BarrettLennard -v- Bembridge [2015] WASC 353:

“These grounds of appeal were developed in the appellant’s written submissions of 16 September 2015. In oral submissions, the appellant stated that the only thing he wanted to add to his written submissions was that ‘because I am a Christian, I need it clarified as to whether Bible law and God’s law and the coronation oath overrule the parliamentary law of Western Australia’.

The position in that respect is crystal clear. None of the Bible, God’s law or the coronation oath overrules the laws made by the Parliament of Western Australia. In England, that has been so since 1688. In what became the State of Western Australia, it has been so since the advent of the Parliament of Western Australia.

In British Railways Board v Pickin, Lord Reid said as follows: 

“In earlier times many learned lawyers seemed to have believed that an Act of Parliament could be disregarded in so far as it was contrary to the law of God or the law of nature or natural justice, but since the supremacy of Parliament was finally demonstrated by the Revolution of 1688 any such idea has become obsolete.”

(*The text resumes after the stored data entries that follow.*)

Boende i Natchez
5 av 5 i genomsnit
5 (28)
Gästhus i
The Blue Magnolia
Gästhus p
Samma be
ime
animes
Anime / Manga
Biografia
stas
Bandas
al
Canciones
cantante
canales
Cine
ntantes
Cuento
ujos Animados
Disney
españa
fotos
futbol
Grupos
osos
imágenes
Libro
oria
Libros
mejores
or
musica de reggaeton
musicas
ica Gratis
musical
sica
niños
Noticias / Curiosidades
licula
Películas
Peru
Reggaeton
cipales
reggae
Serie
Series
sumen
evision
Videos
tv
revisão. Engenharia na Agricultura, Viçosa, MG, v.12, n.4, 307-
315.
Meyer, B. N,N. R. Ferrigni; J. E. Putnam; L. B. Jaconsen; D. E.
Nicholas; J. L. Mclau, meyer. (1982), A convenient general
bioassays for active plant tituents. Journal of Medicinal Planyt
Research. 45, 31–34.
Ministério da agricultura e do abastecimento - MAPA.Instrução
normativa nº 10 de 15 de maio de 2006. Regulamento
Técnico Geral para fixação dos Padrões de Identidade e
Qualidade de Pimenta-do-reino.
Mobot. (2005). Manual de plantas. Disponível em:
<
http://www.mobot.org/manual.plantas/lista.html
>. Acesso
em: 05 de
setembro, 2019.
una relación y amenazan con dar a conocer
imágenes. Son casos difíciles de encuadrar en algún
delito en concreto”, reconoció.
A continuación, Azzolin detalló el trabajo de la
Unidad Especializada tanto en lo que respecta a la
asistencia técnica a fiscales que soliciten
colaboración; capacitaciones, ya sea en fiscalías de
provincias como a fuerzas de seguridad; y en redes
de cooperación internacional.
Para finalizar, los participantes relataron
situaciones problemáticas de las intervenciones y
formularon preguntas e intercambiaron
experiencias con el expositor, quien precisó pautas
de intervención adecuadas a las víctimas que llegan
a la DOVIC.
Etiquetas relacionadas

This passage has been cited with approval in various courts in Australia. Any moral principles derived from scripture do not detract from the sovereignty of Parliament. Nothing in the coronation oath detracts from the supremacy of Parliament or from the efficacy of laws passed by Parliament. These grounds are entirely without merit; they have no reasonable prospects of success. I would refuse leave to appeal in respect of these grounds.” 

Gargan v Director of Public Prosecutions and anor [2004] NSWSC 10:

“The appeal to scripture, that is to a moral principle higher than parliamentary sovereignty, is “out of line with the mainstream of current constitutional theory as applied in our courts” ( BLF v Minister for Industrial Relations (1986) 7 NSWLR 372 at 384 per Kirby P).

The same principle was applied by Lord Reid in British Railway Board v Pickin (1974) AC 765 in which he said: “In earlier times many learned lawyers seem to have believed that an Act of Parliament could be disregarded insofar as it was contrary to the law of God or the law of nature or natural justice, but since the supremacy of parliament was finally demonstrated by the Revolution of 1688 any such idea has become obsolete” (at 782)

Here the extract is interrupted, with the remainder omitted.